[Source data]
►

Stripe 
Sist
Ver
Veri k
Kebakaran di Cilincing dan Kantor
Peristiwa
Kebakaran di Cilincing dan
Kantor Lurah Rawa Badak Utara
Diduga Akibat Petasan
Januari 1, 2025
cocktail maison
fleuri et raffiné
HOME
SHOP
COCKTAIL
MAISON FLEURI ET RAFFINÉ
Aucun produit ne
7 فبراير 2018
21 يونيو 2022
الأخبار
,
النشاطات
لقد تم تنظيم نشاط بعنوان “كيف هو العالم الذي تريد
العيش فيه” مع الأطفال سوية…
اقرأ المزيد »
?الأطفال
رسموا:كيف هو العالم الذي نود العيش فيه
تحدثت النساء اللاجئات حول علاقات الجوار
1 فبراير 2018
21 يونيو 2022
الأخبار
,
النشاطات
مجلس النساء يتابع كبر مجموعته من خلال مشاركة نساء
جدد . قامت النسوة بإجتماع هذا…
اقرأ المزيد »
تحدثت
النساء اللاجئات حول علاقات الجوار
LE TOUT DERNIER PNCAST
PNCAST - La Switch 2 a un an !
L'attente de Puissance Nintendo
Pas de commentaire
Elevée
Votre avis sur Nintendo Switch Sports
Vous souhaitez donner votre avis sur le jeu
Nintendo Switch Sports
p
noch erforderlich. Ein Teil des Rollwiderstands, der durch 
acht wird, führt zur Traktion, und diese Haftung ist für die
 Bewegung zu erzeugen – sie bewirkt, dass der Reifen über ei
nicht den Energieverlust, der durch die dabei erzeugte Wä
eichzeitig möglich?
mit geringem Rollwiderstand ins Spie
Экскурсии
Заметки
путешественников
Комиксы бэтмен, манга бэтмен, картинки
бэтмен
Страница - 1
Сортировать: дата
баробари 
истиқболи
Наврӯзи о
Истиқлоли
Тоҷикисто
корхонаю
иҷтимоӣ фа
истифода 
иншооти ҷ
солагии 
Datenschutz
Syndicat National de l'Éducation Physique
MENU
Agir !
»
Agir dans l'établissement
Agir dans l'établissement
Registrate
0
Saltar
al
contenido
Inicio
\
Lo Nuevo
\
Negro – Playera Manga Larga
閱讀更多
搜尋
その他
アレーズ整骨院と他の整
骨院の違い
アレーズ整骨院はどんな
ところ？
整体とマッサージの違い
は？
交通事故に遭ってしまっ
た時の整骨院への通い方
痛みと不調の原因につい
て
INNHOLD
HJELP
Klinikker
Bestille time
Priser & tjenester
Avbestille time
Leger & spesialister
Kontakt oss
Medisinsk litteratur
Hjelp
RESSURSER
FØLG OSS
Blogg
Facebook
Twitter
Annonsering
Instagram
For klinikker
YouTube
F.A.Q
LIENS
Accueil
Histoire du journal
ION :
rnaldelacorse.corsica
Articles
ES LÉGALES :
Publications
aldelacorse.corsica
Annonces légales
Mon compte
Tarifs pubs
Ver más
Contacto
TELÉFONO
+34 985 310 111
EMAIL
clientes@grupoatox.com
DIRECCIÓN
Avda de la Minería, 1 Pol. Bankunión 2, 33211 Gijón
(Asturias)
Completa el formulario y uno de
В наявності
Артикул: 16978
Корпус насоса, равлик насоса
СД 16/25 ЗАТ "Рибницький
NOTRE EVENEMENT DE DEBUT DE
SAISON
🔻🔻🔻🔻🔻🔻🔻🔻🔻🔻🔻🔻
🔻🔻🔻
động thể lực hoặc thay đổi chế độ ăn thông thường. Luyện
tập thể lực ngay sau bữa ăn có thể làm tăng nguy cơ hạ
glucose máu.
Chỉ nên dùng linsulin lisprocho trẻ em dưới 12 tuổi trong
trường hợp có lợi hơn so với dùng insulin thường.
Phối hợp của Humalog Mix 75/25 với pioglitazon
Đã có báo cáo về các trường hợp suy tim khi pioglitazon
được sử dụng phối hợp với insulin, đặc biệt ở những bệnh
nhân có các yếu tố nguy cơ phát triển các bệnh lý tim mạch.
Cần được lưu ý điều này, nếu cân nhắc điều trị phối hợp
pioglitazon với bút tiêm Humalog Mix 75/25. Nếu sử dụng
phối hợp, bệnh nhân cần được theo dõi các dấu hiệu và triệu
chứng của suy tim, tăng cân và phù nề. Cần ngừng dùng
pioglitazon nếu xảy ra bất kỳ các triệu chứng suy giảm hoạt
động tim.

◄

### WHAT THE TASK REQUIRES
Write down again, exactly as given, only the lines above that fall from the line with "L'attente de Puissance Nintendo" to the line with "た時の整骨院への通い方", inclusive.

### EXERCISE ANSWER
L'attente de Puissance Nintendo
Pas de commentaire
Elevée
Votre avis sur Nintendo Switch Sports
Vous souhaitez donner votre avis sur le jeu
Nintendo Switch Sports
p
noch erforderlich. Ein Teil des Rollwiderstands, der durch 
acht wird, führt zur Traktion, und diese Haftung ist für die
 Bewegung zu erzeugen – sie bewirkt, dass der Reifen über ei
nicht den Energieverlust, der durch die dabei erzeugte Wä
eichzeitig möglich?
mit geringem Rollwiderstand ins Spie
Экскурсии
Заметки
путешественников
Комиксы бэтмен, манга бэтмен, картинки
бэтмен
Страница - 1
Сортировать: дата
баробари 
истиқболи
Наврӯзи о
Истиқлоли
Тоҷикисто
корхонаю
иҷтимоӣ фа
истифода 
иншооти ҷ
солагии 
Datenschutz
Syndicat National de l'Éducation Physique
MENU
Agir !
»
Agir dans l'établissement
Agir dans l'établissement
Registrate
0
Saltar
al
contenido
Inicio
\
Lo Nuevo
\
Negro – Playera Manga Larga
閱讀更多
搜尋
その他
アレーズ整骨院と他の整
骨院の違い
アレーズ整骨院はどんな
ところ？
整体とマッサージの違い
は？
交通事故に遭ってしまっ
た時の整骨院への通い方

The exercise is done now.